Сама идея о том, что «разум», субстанция нематериальная и летучая, может быть частью куска плоти, была невыносима для религиозного мышления людей семнадцатого века – отсюда дуализм Декарта и многих других мыслителей того времени. Однако врачи, наблюдая последствия инсультов и других поражений головного мозга, имели все основания подозревать, что разум тесно связан с мозгом. К концу восемнадцатого века анатом Франц Йозеф Галль предположил, что все мыслительные процессы происходят в нашем мозгу, а не в «душе», не в сердце и не в печени, как думали многие. Галль считал мозг совокупностью двадцати семи органов, каждый из которых отвечает за определенные способности. По Галлю, это способности восприятия (света и звука, например), когнитивные способности (память, мышление), моторные (двигательные) навыки, речь и язык – и даже такие «нравственные» качества, как, например, дружелюбие или гордость. За такие еретические взгляды Галль был изгнан из Вены и оказался в революционной Франции, где надеялся найти применение своим научным воззрениям35.

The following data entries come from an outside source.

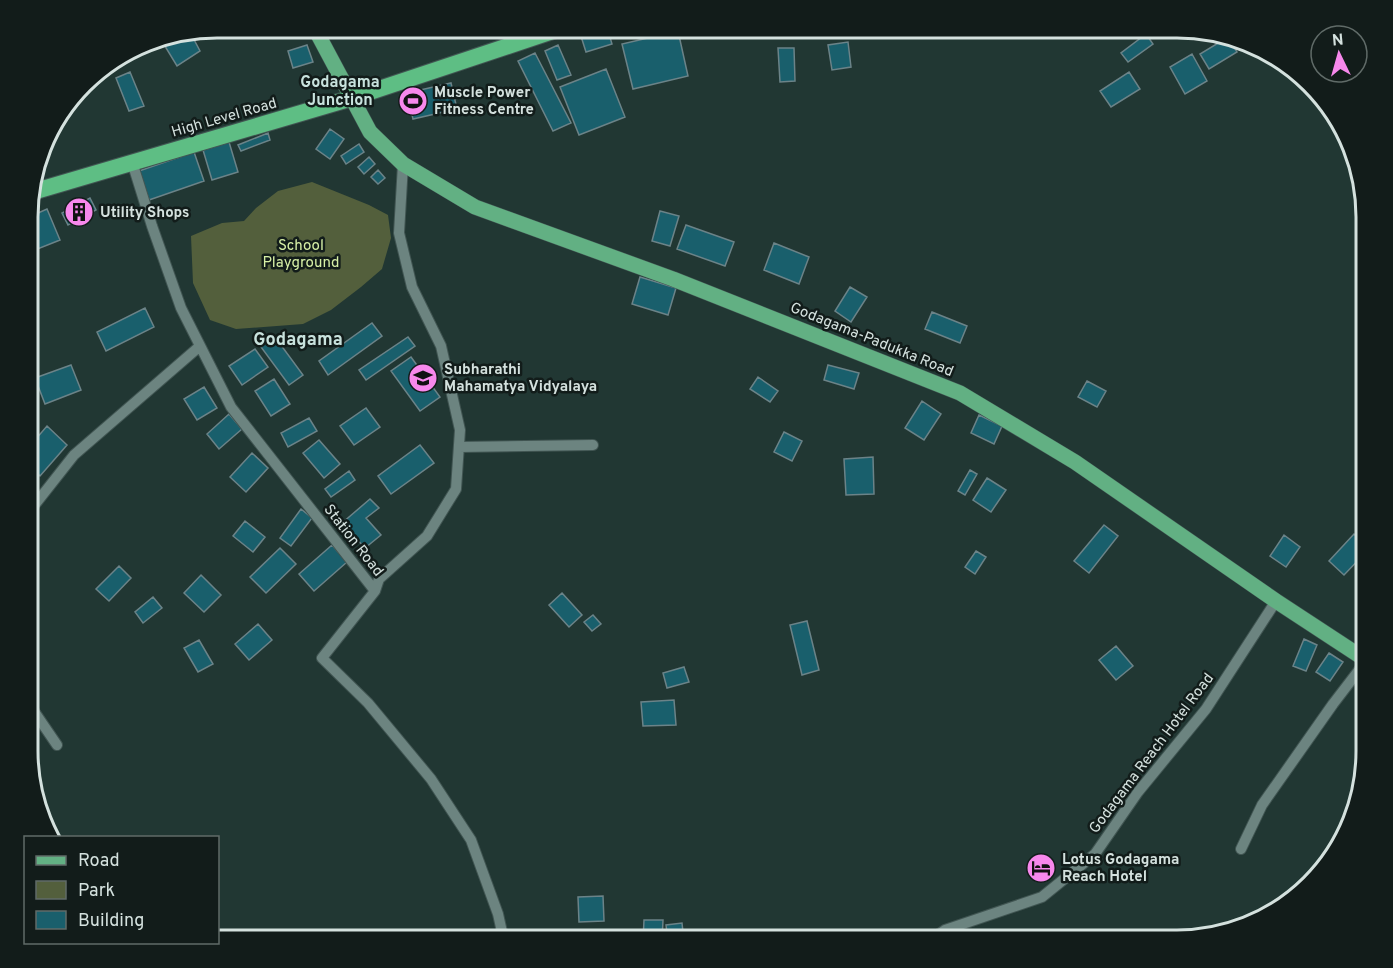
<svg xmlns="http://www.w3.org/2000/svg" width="1393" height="968" font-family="Overpass,sans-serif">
	<rect width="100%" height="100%" fill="#213733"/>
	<path fill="#535f3c" d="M312,182L369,205L388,215L391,238L382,269L361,287L331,310L303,324L236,329L210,320L193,283L191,236L222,223L244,221L256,208L278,191Z"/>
	<path fill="#195f6c" stroke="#6b8388" stroke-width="1.5" d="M590,27H607L612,44L586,52L579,30Z
		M1100,27H1135L1136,31L1101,36Z
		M678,31L688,76L633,89L622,44Z
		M190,32L200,51L177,66L160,38Z
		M1146,34L1153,44L1128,62L1121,53Z
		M1228,37L1237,52L1209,69L1200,54Z
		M848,42L851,67L832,70L828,45Z
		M307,45L313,62L293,68L288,51Z
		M558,45L571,75L557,80L545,51Z
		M778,48H794L795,81L780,82Z
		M535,53L571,123L553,131L518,61Z
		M1192,54L1207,81L1185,94L1170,67Z
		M606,69L625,117L579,135L560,87Z
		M130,72L144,106L129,111L116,78Z
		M1129,72L1140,89L1111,107L1100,91Z
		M451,83L457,109L413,119L407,93Z
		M330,129L344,139L330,159L316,149Z
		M268,133L270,140L241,151L238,145Z
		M229,142L238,172L212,180L203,150Z
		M359,144L364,152L346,164L341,156Z
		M194,152L204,181L149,200L139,171Z
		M369,157L375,164L364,174L358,167Z
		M378,170L385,178L378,184L371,177Z
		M90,198L96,210L68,225L62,213Z
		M47,209L60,240L30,252L29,217Z
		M660,211L679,216L670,246L652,241Z
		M686,225L734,242L725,266L677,249Z
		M774,243L809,257L799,284L764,270Z
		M640,277L676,288L668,315L632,304Z
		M850,287L867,297L851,322L835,311Z
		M145,308L154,327L106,351L97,332Z
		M932,312L967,326L960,343L925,329Z
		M372,323L382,336L328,375L319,361Z
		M275,337L303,375L289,385L261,347Z
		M408,337L415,346L366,380L359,370Z
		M255,349L268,367L242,385L229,366Z
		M411,357L440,397L420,411L391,371Z
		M71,365L81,390L45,404L35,378Z
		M828,365L859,373L854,389L824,380Z
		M758,377L778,391L770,402L750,389Z
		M274,379L290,404L271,416L255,391Z
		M1087,381L1106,391L1097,407L1078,397Z
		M204,387L217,408L197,420L184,399Z
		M922,401L941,414L924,440L905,428Z
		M366,408L380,427L354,445L340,426Z
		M229,414L242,429L219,449L207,434Z
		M979,415L1002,426L994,444L971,433Z
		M309,418L317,431L288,447L281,433Z
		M47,426L67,445L40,476L29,465V447Z
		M784,432L802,441L792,461L774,452Z
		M319,440L340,464L324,478L303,453Z
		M420,445L434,463L391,494L378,476Z
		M252,453L268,468L246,492L230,477Z
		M873,457L874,494L846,495L844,459Z
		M970,470L977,474L965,495L958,491Z
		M349,471L355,480L331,497L325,489Z
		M987,478L1006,490L991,512L973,500Z
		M370,499L379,508L366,518L381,535L365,548L342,523Z
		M301,509L312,518L291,546L280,538Z
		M245,521L265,537L253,552L233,536Z
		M1104,525L1118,536L1089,573L1074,561Z
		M1354,534L1366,545V552L1344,575L1329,561Z
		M1284,535L1300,547L1286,567L1270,556Z
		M332,545L347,562L314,591L299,574Z
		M280,548L296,564L266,593L250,577Z
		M976,551L986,557L975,574L965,567Z
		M119,566L131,578L109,601L96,589Z
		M201,575L221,595L204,612L184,593Z
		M562,593L582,615L569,627L549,605Z
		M153,597L162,608L143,623L135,612Z
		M593,615L601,624L592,631L584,622Z
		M807,621L819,670L802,675L790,625Z
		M258,624L272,640L249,660L235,644Z
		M1304,639L1317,645L1306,671L1293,666Z
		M199,640L213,664L198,672L184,648Z
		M1116,646L1133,666L1116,680L1099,660Z
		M1329,653L1343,662L1330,681L1316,672Z
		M684,667L689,682L667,688L663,673Z
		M674,700L676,725L643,726L641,702Z
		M603,896L604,921L579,922L578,897Z
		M644,920H663L662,941H643Z
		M682,923L684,941H668L666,925Z"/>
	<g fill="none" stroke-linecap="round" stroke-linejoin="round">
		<g stroke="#415552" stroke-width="12">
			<path id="minor" d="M132,162L152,226L181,308L231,407L375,591L322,658L368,703L431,779L471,840L498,914L504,941
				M459,447L593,445
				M29,512L74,455L200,346
				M375,591L379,579L427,536L456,489L460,430L441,346L412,287L399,233L403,164
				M29,704L57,745
				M1241,849L1262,805L1333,704L1366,661
				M1324,870L1330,861
				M929,941L945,930L1042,897L1095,854L1138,792L1206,709L1276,601"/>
		</g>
		<g stroke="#415552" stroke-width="16">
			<path id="primary" d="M314,27L370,132L403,164L475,207L673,279L960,393L1075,462L1276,601L1366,660"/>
		</g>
		<g stroke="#415552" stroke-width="18">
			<path id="trunk" d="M29,193L352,98L565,27"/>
		</g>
		<use href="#minor" stroke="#6c8480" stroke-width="10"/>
		<use href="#primary" stroke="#62b083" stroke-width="15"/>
		<use href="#trunk" stroke="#5ebe84" stroke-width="16"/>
	</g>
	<defs>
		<g id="stadium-disc" transform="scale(1.5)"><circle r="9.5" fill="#f788ec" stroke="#121c1a"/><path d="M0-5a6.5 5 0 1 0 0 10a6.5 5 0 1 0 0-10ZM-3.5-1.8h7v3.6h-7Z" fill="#111"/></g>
		<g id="building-disc" transform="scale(1.5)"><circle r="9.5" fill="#f788ec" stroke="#121c1a"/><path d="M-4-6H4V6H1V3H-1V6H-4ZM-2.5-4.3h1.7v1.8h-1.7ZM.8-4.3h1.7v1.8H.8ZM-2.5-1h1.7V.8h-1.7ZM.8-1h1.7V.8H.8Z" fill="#111"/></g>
		<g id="school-disc" transform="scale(1.5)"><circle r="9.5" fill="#f788ec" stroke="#121c1a"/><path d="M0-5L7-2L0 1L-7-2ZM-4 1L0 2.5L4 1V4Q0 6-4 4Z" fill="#111"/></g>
		<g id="hotel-disc" transform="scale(1.5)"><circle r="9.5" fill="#f788ec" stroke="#121c1a"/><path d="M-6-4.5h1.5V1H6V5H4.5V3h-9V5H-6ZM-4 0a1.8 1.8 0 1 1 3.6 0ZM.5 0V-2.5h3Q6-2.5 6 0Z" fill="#111"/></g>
	</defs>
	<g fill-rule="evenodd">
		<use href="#stadium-disc" x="413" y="101"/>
		<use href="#building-disc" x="79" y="212"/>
		<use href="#school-disc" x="423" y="378"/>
		<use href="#hotel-disc" x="1041" y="868"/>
	</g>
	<g text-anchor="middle" stroke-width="5" stroke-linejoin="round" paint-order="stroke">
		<g font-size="15" font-weight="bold" fill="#d4e1de" stroke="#121c1a" text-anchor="start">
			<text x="434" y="97">Muscle Power<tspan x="434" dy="17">Fitness Centre</tspan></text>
			<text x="100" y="217">Utility Shops</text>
			<text x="444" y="374">Subharathi<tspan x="444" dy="17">Mahamatya Vidyalaya</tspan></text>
			<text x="1062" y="864">Lotus Godagama<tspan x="1062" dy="17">Reach Hotel</tspan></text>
		</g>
		<g font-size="15" fill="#d4e1de" stroke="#121c1a">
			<text transform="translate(224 117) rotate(-16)" y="5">High Level Road</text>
			<text transform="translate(872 339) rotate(22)" y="5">Godagama-Padukka Road</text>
			<text transform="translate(354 540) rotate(52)" y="5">Station Road</text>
			<text transform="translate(1151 753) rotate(-53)" y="5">Godagama Reach Hotel Road</text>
		</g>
		<g font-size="15" fill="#d7f0a6" stroke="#121c1a">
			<text x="301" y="250">School<tspan x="301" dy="17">Playground</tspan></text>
		</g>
		<g font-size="16" font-weight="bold" fill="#c8e2dd" stroke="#121c1a">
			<text x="340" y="87">Godagama<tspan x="340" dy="18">Junction</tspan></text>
		</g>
		<g font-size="18" font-weight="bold" fill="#c8e2dd" stroke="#121c1a">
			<text x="298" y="345">Godagama</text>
		</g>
	</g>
	<path d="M0 0H1393V968H0ZM217 38H1177A179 179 0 0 1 1356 217V751A179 179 0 0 1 1177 930H217A179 179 0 0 1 38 751V217A179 179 0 0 1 217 38Z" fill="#121c1a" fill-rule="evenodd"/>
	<path fill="none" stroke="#d4e1de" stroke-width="3" d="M217 38H1177A179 179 0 0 1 1356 217V751A179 179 0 0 1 1177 930H217A179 179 0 0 1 38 751V217A179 179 0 0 1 217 38Z"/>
	<rect x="24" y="836" width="195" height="108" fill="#121c1a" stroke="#606b68" stroke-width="1.5"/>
	<rect x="36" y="856" width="30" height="9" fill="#62b083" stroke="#606b68" stroke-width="1.5"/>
	<text x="78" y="866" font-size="18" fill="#d4e1de">Road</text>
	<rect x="36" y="881" width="30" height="18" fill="#535f3c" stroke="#606b68" stroke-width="1.5"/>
	<text x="78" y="896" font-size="18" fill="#d4e1de">Park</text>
	<rect x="36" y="911" width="30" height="18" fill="#195f6c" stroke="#606b68" stroke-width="1.5"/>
	<text x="78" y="926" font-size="18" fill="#d4e1de">Building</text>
	<g transform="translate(1339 54) rotate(355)"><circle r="28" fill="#121c1a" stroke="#606b68" stroke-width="1.5"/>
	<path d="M0-4.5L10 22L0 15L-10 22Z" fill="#f788ec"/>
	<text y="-9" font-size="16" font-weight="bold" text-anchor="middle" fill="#d4e1de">N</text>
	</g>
</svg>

Физиолог Жан-Пьер Флуранс решил проверить теорию Галля, для чего удалял слои мозговой ткани у представителей фауны, преимущественно у голубей. Флуранс не обнаружил никаких доказательств корреляции специфических областей коры со специфическими функциями и способностями (вероятно, топорная технология Флуранса применительно к таким мелким птицам и не могла дать научно корректного результата). Сам Флуранс считал, что когнитивные нарушения, которые возникали у его подопытных голубей, отражали лишь объем удаленной мозговой ткани и не зависели от локализации оперативного вмешательства. Флуранс полагал, что то, что справедливо в отношении голубей, может быть отнесено и к человеку. Кора, заключил он, является эквипотенциальной и гомогенной, как печень. «Мозг, – говорил Флуранс полушутя, – секретирует мысль, как печень секретирует желчь».
Положение Флуранса об эквипотенциальности коры головного мозга господствовало в науке до шестидесятых годов девятнадцатого века, до появления работ Поля Брока. Брока провел вскрытие многих пациентов с моторной афазией и показал, что все они имели поражение, ограниченное левыми лобными долями. В 1865 году Брока произнес свою знаменитую фразу: «Мы говорим нашим левым полушарием». С тех пор идея гомогенности и недифференцированности мозга была раз и навсегда отвергнута.

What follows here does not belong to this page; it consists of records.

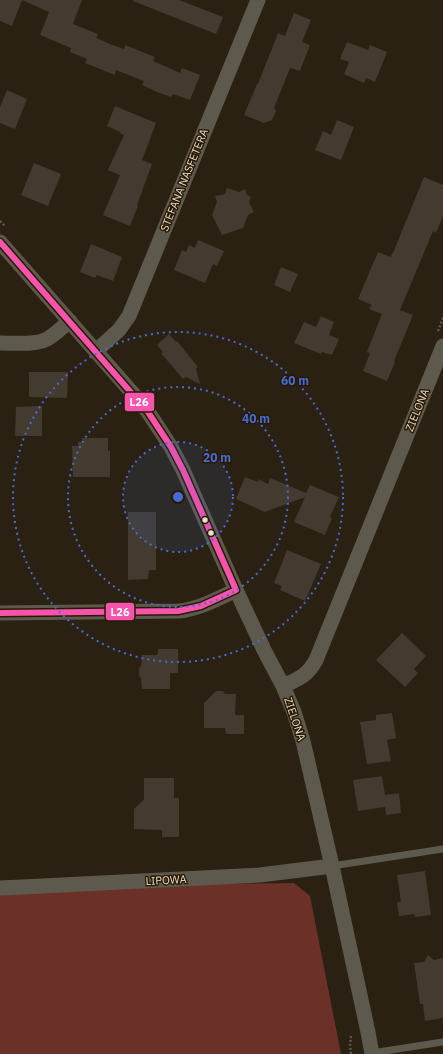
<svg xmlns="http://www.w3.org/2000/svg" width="443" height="1054" viewBox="0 0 443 1054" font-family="'IBM Plex Sans',sans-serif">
	<rect width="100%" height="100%" fill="#2a2113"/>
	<path fill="#6b3129" d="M 294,883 L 310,896 L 341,1054 L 0,1054 L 0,886 Z"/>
	<path fill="#433b30" d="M 0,0 L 82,0 L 73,24 L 98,34 L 96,38 L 110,44 L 124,49 L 125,45 L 155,57 L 153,61 L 167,67 L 180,73 L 182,68 L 200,75 L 190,100 L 173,94 L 171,97 L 157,92 L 142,85 L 144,81 L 116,70 L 115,75 L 85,63 L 87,59 L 70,52 L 71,48 L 40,35 L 49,12 L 22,0 L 12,26 L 0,21 Z
		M 133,0 L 179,0 L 223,17 L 216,34 L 133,1 Z
		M 294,13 L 311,20 L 302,42 L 310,45 L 300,71 L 290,68 L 274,108 L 276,111 L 272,120 L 264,123 L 244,115 L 257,84 L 258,84 L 278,33 L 285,36 Z
		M 347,42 L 368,50 L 370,45 L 387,52 L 375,82 L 366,78 L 364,83 L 344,74 L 349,62 L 340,59 Z
		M 7,90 L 27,99 L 15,129 L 0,123 L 0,107 Z
		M 115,106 L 156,123 L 142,160 L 152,164 L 137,205 L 138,206 L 130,226 L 103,215 L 120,175 L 108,170 L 124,135 L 120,133 L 120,132 L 107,126 Z
		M 337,120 L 354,127 L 341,160 L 315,150 L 323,131 L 331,135 Z
		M 34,163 L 61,174 L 48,206 L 21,195 Z
		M 424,177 L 443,185 L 443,216 L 436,233 L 433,231 L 400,310 L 413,315 L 394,361 L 395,362 L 387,381 L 363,371 L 370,353 L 367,352 L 382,314 L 369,309 L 372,305 L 358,299 L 378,252 L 391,257 L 392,253 L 393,253 Z
		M 227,188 L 239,192 L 245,189 L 247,195 L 251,197 L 249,202 L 254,212 L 248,215 L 243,228 L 222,235 L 212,215 L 217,202 L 215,196 L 225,194 Z
		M 198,240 L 224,251 L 217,266 L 213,264 L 205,283 L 174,270 L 182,250 L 186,252 L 189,245 L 195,248 Z
		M 91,244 L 122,257 L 113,281 L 97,275 L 95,278 L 80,272 Z
		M 281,267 L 298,274 L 290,292 L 274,285 Z
		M 321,316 L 334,322 L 329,335 L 339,339 L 332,355 L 322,352 L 321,354 L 294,343 L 304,322 L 316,327 Z
		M 169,334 L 176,342 L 177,341 L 198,367 L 196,369 L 200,384 L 186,377 L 183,379 L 161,353 L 163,352 L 157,345 Z
		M 29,372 L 68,372 L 67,398 L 29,397 Z
		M 42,406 L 42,436 L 15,436 L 16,407 Z
		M 82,438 L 108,438 L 108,451 L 110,451 L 110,477 L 73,477 L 72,446 L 78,446 L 78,442 L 82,442 Z
		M 245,477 L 258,482 L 258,479 L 268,484 L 270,478 L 306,493 L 310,485 L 339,497 L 330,517 L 332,518 L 325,535 L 294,522 L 305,497 L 265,512 L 236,499 Z
		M 128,512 L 156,512 L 156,570 L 149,570 L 148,579 L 128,580 Z
		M 287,550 L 321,564 L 305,601 L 280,590 L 282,586 L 274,583 Z
		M 402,633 L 426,656 L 414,669 L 418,673 L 405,687 L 376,660 Z
		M 158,649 L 178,649 L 178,673 L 170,673 L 170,689 L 142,689 L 141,678 L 139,675 L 139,669 L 141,666 L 142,655 L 157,655 L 157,654 L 158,654 Z
		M 216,691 L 223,691 L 225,694 L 236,694 L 235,715 L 244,715 L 244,734 L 226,734 L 225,728 L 204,728 L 204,703 Z
		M 392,713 L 396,738 L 387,740 L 391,761 L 367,764 L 360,722 L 376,720 L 376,715 Z
		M 382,776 L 385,795 L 399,793 L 401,813 L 386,815 L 385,807 L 358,811 L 353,780 Z
		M 144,778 L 174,778 L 174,798 L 179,798 L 179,837 L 162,837 L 162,830 L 134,829 L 134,809 L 144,799 Z
		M 425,871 L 431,915 L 415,917 L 414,914 L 399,916 L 397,902 L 401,902 L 397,875 Z
		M 428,955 L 434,960 L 443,958 L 443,1018 L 425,1021 L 423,1004 L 420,1004 L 414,963 L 424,962 Z"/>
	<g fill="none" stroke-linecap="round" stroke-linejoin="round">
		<path stroke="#5e584d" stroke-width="2.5" stroke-dasharray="2 2" stroke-linecap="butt" d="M 0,221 L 5,226
			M 438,331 L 443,318
			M 351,1036 L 350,1045 L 351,1054"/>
		<path stroke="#5d5a4d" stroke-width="7" d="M 332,866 L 443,849
			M 372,1053 L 443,1042"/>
		<path stroke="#5d5a4d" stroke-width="15" d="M 0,242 L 135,396 L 148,412 L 160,430 L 171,447 L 183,470 L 236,590 L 264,650 L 283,686 L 294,712 L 303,741 L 332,866 L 368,1032 L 372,1054
			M 0,343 C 12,343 34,345 45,340 C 54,336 62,327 70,321
			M 96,351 L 119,330 L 129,316 L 258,0
			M 0,613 L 178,611 C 199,609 217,599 236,590
			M 283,686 C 300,678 307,676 316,660 L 443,346
			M 0,888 L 22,887 L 260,875 L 332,866"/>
		<g stroke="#291902" stroke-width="9">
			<path id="bus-1" d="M 0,242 L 148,412 L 171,447 L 183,470 L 236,590
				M 0,613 L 178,611 L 201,606 L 236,590"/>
		</g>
		<use href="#bus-1" stroke="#f653ac" stroke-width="6"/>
	</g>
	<circle cx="178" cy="497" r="55" fill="#466bd6" fill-opacity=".12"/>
	<g fill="none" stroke="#466bd6" stroke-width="2" stroke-dasharray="2 4">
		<circle cx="178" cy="497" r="55"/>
		<circle cx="178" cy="497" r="110"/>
		<circle cx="178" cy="497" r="165"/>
	</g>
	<g fill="#e8ddcf" stroke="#291902" stroke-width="1.5">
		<circle cx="205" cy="520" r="3.5"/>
		<circle cx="211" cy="533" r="3.5"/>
	</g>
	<g text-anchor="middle" stroke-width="3" stroke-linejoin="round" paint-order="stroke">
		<g font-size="11" fill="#e8ddcf" stroke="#291902">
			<text transform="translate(184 180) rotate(-68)" y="4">STEFANA NASFETERA</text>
			<text transform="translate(417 410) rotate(-68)" y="4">ZIELONA</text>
			<text transform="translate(295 719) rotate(71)" y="4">ZIELONA</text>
			<text transform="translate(166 880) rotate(-3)" y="4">LIPOWA</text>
		</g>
	</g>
	<circle cx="178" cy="497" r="6" fill="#466bd6" stroke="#291902" stroke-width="2"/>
	<g font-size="12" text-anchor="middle" font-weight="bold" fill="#466bd6" stroke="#291902" stroke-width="3" stroke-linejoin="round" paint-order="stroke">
		<text x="295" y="385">60 m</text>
		<text x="256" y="423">40 m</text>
		<text x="217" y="462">20 m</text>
	</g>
	<g stroke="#291902" stroke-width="1.5">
		<rect x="124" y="392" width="31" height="20" rx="4" fill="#f653ac"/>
		<rect x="105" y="602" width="30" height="19" rx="4" fill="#f653ac"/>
	</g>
	<g font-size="11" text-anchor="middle" font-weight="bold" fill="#fff">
		<text x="139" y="406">L26</text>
		<text x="120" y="616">L26</text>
	</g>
</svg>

Брока считал, что он открыл «двигательный центр слов» в определенной области левой лобной доли, в области, которую мы теперь называем зоной Брока36. Это открытие сулило новый тип локализации функций, нахождение истинной корреляции между неврологическими и когнитивными функциями внутри специфических мозговых центров. Неврология уверенно пошла по этому пути, находя все новые и новые центры разного рода. За «двигательным центром слов Брока» последовал слуховой центр слов Вернике, а затем зрительный центр слов Дежерина – все эти центры находились в левом, речевом полушарии. В правом полушарии был открыт центр зрительного распознавания образов.
Когда в девяностые годы девятнадцатого века была открыта агнозия, мало кто догадывался, что агнозия может быть избирательной, в частности на такие зрительно воспринимаемые объекты, как лица или среда обитания. И это несмотря на то что такие выдающиеся врачи, как Хьюлингс Джексон и Шарко, к тому времени уже описали больных со специфическими агнозиями на лица и территории, агнозиями, возникающими после повреждений в задних частях правого полушария. В 1872 году Джексон описал человека, который после инсульта в этой области мозга потерял способность «узнавать места и людей. Какое-то время он не узнавал жену и часто блуждал по городу, так как не мог найти свой дом». Шарко в 1883 году сообщил о пациенте, который обладал развитыми зрительным воображением и памятью, но потом одномоментно утратил то и другое. Как писал Шарко, этот больной «перестал узнавать даже собственное лицо. Недавно, находясь в пассаже, он едва не столкнулся, как ему представлялось, с другим человеком. Он чуть было не начал извиняться, пока не догадался, что это было его собственное отражение в стеклянной двери».
Тем не менее даже в середине двадцатого века многие неврологи еще сомневались, существуют ли в мозгу области, ответственные за категориально-специфическое восприятие. Что, несомненно, затормозило признание существования слепоты на лица, несмотря на многочисленные клинические подтверждения.